Kebutuhan pokok memang akhirnya menjadi barang yang terbebas dari pengenaan PPN atau pajak. Namun, hal itu bukan berarti pajak untuk sembako tersebut hilang karena Menteri Keuangan Sri Mulyani Indrawati memastikan bahwa pemerintah bakal tetap mengenakan pajak tersebut.
Hal itu diperkuat dengan pernyataan Sri Mulyani saat Rapat Kerja (Raker) dengan Komisi XI DPR RI pada 13 September silam. Dalam Raker tersebut, mantan Direktur Pelaksana Bank Dunia tersebut kembali memastikan bahwa PPN untuk sembako tidak berlaku untuk jenis-jenis sembako yang biasa dikonsumsi oleh masyarakat kebanyakan.
"PPN hanya akan dikenakan untuk barang kebutuhan pokok tertentu yang dikonsumsi oleh masyarakat berpenghasilan tinggi, misalnya beras atau daging berkualitas khusus yang berharga mahal," ucap Sri Mulyani kala itu.
Ucapan Sri Mulyani itu konsisten dengan apa yang pernah dia sampaikan di akun Instagram pribadinya (@smindrawati) Juni silam. Kala itu, Sri Mulyani berkesempatan mengunjungi Pasar Santa di Kebayoran Baru, Jakarta Selatan.
Dirinya memastikan kepada pedagang yang di sana bahwa sembako yang dikenakan pajak bukan yang dijual di pasar-pasar tradisional.
"Ibu pedagang bumbu menyampaikan kekhawatirannya membaca berita tentang pajak sembako yang dikhawatirkan menaikkan harga jual. Saya jelaskan pemerintah tidak mengenakan pajak sembako yang di jual di pasar tradisional yang menjadi kebutuhan masyarakat umum," tulis menteri yang akrab disapa Ani tersebut.
Lebih lanjut Srimulyani menjelaskan pajak tidak akan asal dipungut untuk penerimaan negara. Namun, pajak disusun guna melaksanakan azas keadilan. Sri Mulyani pun kemudian menjelaskan beberapa contoh produk sembako yang bakal dikenai PPN. Produk beras memang akan dikenai pajak, tetapi beras-beras yang dijual di pasar tradisional dipastikan Sri Mulyani tidak akan dikenai pajak.
Adapun beras yang tidak dikenai pajak adalah beras produksi para petani lokal seperti Cianjur, Rojolele, Pandan Wangi, dan lainnya. Beras jenis tersebut dinilai Sri Mulyani merupakan bahan pangan pokok dan dijual di pasar tradisional.

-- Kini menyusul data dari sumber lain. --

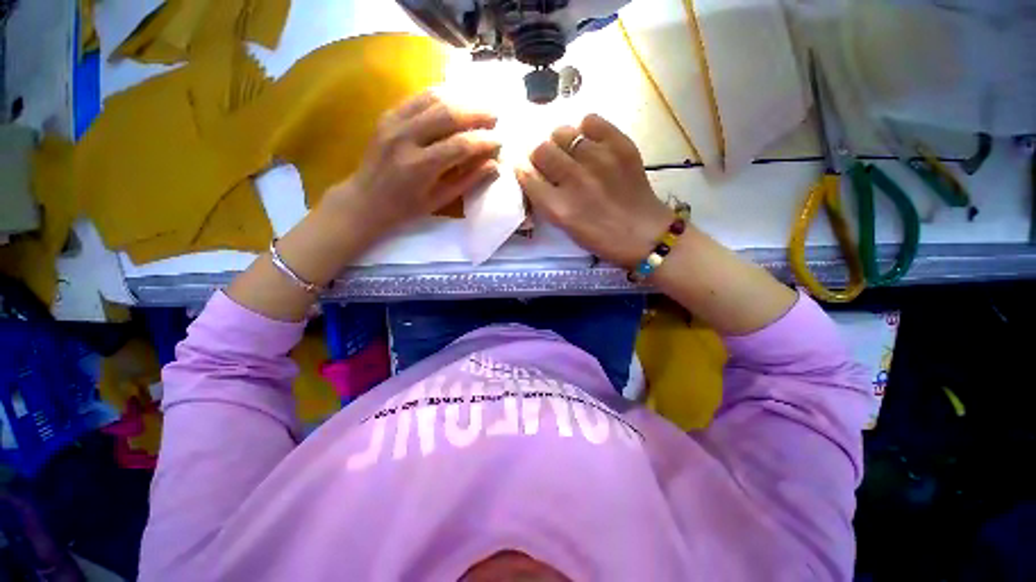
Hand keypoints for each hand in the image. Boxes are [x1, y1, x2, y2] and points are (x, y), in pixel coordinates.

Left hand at [322, 91, 500, 239]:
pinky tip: (456, 101)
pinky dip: (441, 96)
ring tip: (479, 107)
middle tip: (494, 117)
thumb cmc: (406, 207)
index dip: (484, 141)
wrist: (366, 199)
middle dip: (476, 113)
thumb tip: (494, 165)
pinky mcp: (388, 114)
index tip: (499, 142)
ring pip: (434, 98)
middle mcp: (406, 138)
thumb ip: (468, 180)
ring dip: (461, 100)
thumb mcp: (440, 200)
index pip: (460, 145)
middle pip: (448, 114)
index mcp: (420, 166)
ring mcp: (394, 122)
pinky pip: (418, 97)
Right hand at [515, 114, 672, 268]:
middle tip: (552, 164)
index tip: (529, 171)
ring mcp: (598, 160)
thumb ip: (546, 200)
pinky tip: (591, 144)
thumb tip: (532, 172)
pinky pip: (590, 120)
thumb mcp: (565, 227)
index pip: (526, 175)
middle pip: (540, 149)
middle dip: (541, 157)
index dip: (524, 171)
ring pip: (562, 132)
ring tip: (572, 153)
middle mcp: (574, 180)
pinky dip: (586, 130)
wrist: (643, 233)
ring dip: (561, 143)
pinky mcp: (620, 145)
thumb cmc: (600, 237)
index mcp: (559, 207)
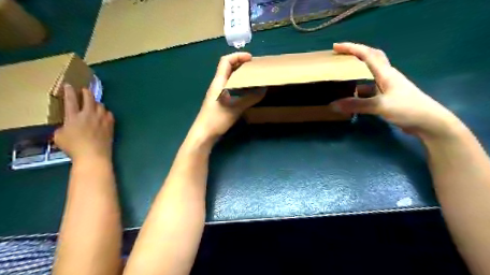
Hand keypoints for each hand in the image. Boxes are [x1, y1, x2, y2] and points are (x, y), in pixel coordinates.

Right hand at [53, 84, 114, 161]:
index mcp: (73, 116)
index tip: (69, 85)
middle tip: (84, 90)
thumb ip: (63, 127)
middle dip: (86, 92)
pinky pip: (109, 114)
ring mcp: (101, 119)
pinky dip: (105, 112)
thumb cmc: (74, 147)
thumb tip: (68, 125)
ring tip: (94, 104)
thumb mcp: (59, 137)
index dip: (69, 91)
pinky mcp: (110, 125)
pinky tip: (104, 114)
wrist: (94, 154)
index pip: (71, 99)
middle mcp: (89, 114)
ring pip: (101, 105)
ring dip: (96, 103)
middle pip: (89, 98)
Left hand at [189, 51, 263, 140]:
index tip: (251, 59)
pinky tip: (245, 90)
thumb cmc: (216, 120)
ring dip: (240, 74)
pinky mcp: (219, 100)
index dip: (238, 56)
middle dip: (241, 64)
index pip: (225, 61)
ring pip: (229, 77)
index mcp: (218, 82)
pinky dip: (238, 84)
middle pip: (227, 67)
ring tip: (252, 76)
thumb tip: (264, 90)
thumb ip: (249, 99)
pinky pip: (229, 86)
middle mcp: (217, 84)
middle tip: (254, 67)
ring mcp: (217, 92)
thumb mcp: (235, 109)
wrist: (203, 134)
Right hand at [331, 41, 461, 138]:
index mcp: (386, 73)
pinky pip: (369, 90)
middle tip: (339, 56)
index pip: (367, 55)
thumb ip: (357, 105)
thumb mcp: (381, 106)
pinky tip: (350, 97)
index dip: (351, 48)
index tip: (336, 47)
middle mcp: (386, 76)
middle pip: (370, 59)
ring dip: (356, 73)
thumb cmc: (408, 109)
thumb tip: (334, 105)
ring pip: (368, 75)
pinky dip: (358, 91)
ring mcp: (387, 87)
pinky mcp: (387, 97)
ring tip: (341, 76)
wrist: (429, 122)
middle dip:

"Namun beras premium impor seperti beras basmati, beras shirataki yang harganya bisa 5 hingga 10 kali lipat dan dikonsumsi masyarakat kelas atas, seharusnya dipungut pajak," kata Sri Mulyani.
Pun halnya dengan daging sapi yang terkena pajak adalah jenis premium seperti Kobe dan Wagyu dengan harga 10 hingga 15 kali lipat dibandingkan harga daging sapi biasa.
"Seharusnya perlakukan pajak berbeda dengan bahan kebutuhan pokok rakyat banyak. Itu asas keadilan dalam perpajakan di mana yang lemah dibantu dan dikuatkan dan yang kuat membantu dan berkontribusi," tutur Sri Mulyani.